Much of the buzz in artificial intelligence today is about generative AI and the way AI is being used to accelerate software and products for consumers. Today, an AI startup called PhysicsX, co-founded by two theoretical physicists – including a Formula 1 engineering superstar – is emerging from stealth with a very specific focus on building and operating physical systems in the business world.
London-based PhysicsX has devised an AI platform to create and run simulations for engineers working on projects in automotive, aerospace and materials science manufacturing – industries where there are frequent bottlenecks in manufacturing development because of the way models are tested before production. It’s coming out of stealth today with $32 million in funding.
The round, a Series A, is led by General Catalyst. Others in the round include a very interesting mix of financial and strategic backers. They include Standard Industries, NGP Energy, Radius Capital and KKR co-founder and co-executive chairman Henry Kravis. The funding will be used for business development and to further develop the business platform. This is PhysicsX’s first external financing.
PhysicX addresses a problem that has been very consistent, yet overlooked in the world of manufacturing and physical production.
In any physical system, whether in an experimental laboratory or a live industrial environment, whenever a new idea is introduced – for example, a theory on improving the operational efficiency of a machine, not to mention working on completely new products – engineers will need to simulate how the new idea will work before committing to developing it, and further improving the way it works. Typically, that simulation and testing work is done by scientists, engineers who may use some AI in the process, but ultimately work out the process manually.
“Something like airflow over an object can take an hour or two hours, but if you want to simulate something more complex it can take a day or more. There are therefore calculation costs and therefore also time costs involved. And that limits the depth at which you can optimize,” says Robin Tuluie, who co-founded PhysicsX with Jacomo Corbo, in an interview.
The pair knows the pain points very well firsthand.
Tuluie has already had two different lives as a theoretical physicist. As an academic he worked with Nobel Prize winners with a focus on astrophysics. He then moved into racing, first at Renault and then Mercedes, as Head of R&D and Chief Scientist respectively, where he came up with designs that helped his teams win four Formula 1 World Championships (gaining some fame himself in the process). He also worked for years at Bentley and Volkswagen on car design.
Corbo, who has a PhD from Harvard, has also worked in racing, but most recently he founded and led QuantumBlack, the AI labs at McKinsey, and worked with a number of Formula 1 and other automotive and industrial clients on thorny product engineering problems . .
The pair have assembled a team of no fewer than 50 scientists – other mechanical engineering specialists, physicists and more – to build out the PhysicsX platform, which focuses on the automotive sector, but also a much wider range of applications , said Corbo.
“We are building an enterprise platform to support a fairly broad range of domain applications related to construction and optimization problems and bottlenecks in physics simulation,” he said. “What PhysicsX buys you is the ability to predict physics [of a system] with very, very high accuracy and reliability, and does it anywhere from 10,000 to a million times faster.

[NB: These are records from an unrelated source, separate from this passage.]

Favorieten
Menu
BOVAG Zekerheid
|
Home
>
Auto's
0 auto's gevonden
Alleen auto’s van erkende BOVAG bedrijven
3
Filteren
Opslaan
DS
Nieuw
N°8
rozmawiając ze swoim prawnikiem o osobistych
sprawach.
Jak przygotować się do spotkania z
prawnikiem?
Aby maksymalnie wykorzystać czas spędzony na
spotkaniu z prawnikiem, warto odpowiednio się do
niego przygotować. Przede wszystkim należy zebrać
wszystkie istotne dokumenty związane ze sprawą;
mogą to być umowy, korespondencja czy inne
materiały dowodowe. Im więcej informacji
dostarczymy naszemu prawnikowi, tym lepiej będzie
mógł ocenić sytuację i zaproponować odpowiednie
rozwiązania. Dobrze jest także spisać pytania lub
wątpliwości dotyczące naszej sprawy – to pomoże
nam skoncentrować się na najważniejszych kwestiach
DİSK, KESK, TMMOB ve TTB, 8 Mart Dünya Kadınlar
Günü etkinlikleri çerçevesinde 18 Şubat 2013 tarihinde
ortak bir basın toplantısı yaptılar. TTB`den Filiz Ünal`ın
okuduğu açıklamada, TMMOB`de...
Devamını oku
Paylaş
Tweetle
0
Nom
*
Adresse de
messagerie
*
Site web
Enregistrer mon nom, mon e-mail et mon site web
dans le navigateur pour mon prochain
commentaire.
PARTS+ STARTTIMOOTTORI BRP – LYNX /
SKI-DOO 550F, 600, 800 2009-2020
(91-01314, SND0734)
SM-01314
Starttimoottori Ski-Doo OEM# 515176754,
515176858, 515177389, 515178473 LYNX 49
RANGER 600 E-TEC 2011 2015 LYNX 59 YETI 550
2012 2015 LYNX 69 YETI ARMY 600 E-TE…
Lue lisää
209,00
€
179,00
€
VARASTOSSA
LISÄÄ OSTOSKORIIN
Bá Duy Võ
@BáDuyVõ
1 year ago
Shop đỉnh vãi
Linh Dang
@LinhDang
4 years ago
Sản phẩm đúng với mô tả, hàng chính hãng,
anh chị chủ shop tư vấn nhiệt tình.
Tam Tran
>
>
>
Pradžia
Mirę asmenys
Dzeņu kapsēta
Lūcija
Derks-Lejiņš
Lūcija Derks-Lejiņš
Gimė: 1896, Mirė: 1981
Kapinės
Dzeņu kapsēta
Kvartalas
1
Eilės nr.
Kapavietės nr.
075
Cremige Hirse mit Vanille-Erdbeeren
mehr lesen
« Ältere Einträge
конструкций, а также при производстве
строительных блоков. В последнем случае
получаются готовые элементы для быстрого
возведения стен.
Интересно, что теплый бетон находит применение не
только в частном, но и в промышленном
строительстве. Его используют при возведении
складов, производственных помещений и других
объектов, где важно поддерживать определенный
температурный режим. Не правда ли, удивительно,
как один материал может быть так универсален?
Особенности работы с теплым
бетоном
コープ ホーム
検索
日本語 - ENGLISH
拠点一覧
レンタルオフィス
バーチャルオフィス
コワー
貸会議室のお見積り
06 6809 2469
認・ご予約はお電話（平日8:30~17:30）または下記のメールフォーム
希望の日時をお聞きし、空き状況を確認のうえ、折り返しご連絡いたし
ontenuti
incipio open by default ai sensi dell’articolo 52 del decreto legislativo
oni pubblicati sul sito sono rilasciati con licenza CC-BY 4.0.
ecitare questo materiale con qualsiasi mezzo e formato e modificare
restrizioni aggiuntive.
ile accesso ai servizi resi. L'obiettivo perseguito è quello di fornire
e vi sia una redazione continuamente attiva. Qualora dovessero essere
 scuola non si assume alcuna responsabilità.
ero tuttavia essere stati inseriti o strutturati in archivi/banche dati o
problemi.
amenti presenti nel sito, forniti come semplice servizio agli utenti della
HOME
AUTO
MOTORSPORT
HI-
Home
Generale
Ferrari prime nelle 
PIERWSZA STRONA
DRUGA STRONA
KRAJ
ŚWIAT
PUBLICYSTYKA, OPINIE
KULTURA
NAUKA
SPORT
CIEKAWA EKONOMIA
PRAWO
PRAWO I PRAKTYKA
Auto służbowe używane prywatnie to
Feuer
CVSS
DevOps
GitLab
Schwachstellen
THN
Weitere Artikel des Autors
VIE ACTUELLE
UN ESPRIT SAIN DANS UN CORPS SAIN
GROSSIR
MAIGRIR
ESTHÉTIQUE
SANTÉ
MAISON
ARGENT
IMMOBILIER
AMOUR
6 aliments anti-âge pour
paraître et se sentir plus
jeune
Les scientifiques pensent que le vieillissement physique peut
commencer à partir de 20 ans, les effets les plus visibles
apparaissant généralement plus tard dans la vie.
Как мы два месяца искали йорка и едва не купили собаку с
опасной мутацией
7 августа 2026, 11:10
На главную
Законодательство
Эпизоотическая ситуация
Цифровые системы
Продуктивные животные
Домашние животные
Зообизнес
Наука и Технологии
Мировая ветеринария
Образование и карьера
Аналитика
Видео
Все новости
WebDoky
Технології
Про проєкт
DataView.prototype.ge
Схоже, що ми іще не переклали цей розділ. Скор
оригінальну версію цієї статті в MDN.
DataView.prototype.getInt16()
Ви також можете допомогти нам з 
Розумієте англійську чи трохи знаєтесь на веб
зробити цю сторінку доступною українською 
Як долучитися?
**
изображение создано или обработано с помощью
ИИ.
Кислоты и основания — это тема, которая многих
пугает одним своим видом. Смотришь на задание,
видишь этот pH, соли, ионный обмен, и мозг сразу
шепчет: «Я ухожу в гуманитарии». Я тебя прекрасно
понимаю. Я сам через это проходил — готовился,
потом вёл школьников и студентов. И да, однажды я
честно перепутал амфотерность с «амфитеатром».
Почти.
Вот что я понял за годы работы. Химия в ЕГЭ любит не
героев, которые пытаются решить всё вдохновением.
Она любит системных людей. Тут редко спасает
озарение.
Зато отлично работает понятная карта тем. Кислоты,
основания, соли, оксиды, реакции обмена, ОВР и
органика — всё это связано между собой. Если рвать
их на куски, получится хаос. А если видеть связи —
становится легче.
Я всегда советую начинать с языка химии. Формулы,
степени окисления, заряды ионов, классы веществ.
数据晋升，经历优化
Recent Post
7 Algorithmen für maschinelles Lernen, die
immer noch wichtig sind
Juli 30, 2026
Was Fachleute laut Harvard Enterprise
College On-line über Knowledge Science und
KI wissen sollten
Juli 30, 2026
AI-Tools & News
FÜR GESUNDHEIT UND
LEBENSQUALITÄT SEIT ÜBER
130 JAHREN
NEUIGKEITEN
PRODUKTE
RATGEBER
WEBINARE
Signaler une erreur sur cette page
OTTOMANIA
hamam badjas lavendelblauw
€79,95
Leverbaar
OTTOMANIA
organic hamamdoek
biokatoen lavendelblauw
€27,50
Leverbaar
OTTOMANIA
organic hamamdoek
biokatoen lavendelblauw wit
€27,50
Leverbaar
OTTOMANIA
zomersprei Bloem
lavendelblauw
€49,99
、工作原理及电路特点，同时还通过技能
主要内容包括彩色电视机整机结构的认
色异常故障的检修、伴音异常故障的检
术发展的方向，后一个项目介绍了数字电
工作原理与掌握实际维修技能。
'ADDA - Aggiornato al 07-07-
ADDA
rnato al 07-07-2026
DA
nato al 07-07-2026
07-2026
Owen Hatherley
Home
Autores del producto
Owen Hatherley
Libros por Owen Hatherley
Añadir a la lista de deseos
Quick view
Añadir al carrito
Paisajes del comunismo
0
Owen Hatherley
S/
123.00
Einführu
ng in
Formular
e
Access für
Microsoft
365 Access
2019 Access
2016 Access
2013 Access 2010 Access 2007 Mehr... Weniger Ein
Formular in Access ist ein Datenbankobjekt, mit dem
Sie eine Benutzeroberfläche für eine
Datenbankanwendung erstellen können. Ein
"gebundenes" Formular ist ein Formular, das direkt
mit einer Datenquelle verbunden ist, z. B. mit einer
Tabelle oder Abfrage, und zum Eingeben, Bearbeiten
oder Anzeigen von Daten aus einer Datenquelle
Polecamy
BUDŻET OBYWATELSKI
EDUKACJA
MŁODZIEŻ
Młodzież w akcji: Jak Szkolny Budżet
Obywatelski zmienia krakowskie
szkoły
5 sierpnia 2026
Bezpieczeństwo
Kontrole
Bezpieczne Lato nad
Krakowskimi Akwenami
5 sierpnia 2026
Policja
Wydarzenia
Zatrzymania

Now be a lot more advanced when it comes to things like mining, in a very high-dimensional space.”
The rise of PhysicsX comes at a very timely time in the world of deep learning and AI, especially in how it is applied to the physical world.
Just earlier this month, DeepMind released new research on how it applied highly advanced machine learning to the world of short- and long-term weather forecasting, and Corbo believes that physical twist will underline the next frontier of AI research and development.
“This is the first time that AI models, these deep learning models, these geometric deep learning models, are overtaking numerical simulation for weather,” Corbo points out. “We’re starting to see that happen in physics more broadly. And that makes many different applications in the field of engineering possible. That’s why we’re building a platform to do that across all sectors and across a wide range of domain problems.”
More generally, companies have faced many challenges when it comes to digital transformation: they have stripped away existing infrastructure to adopt more modern IT and approaches. While you could also classify what PhysicsX is doing as a kind of “digital transformation,” the startup is able to sidestep these challenges because the types of applications it tackles, in the areas of engineering and R&D, are not typically IT problems that require scaling. organizations more broadly.
Yet it is a new approach that will disrupt the way industrial companies approach development today. General Catalyst is therefore betting on a very hot area – AI – but also breaking new ground by backing a startup that believes how that hot area will evolve.
“PhysicsX is pushing the technical boundaries in critical industries, led by a team highly skilled in simulation engineering and machine learning,” said Larry Bohn, MD of General Catalyst, in a statement. “With credibility, customer relationships and technical expertise, we believe PhysicsX is poised to transform engineering in complex industries. This aligns with our vision for industrial transformation and positions PhysicsX with the opportunity to create a category-defining company in advanced industries.”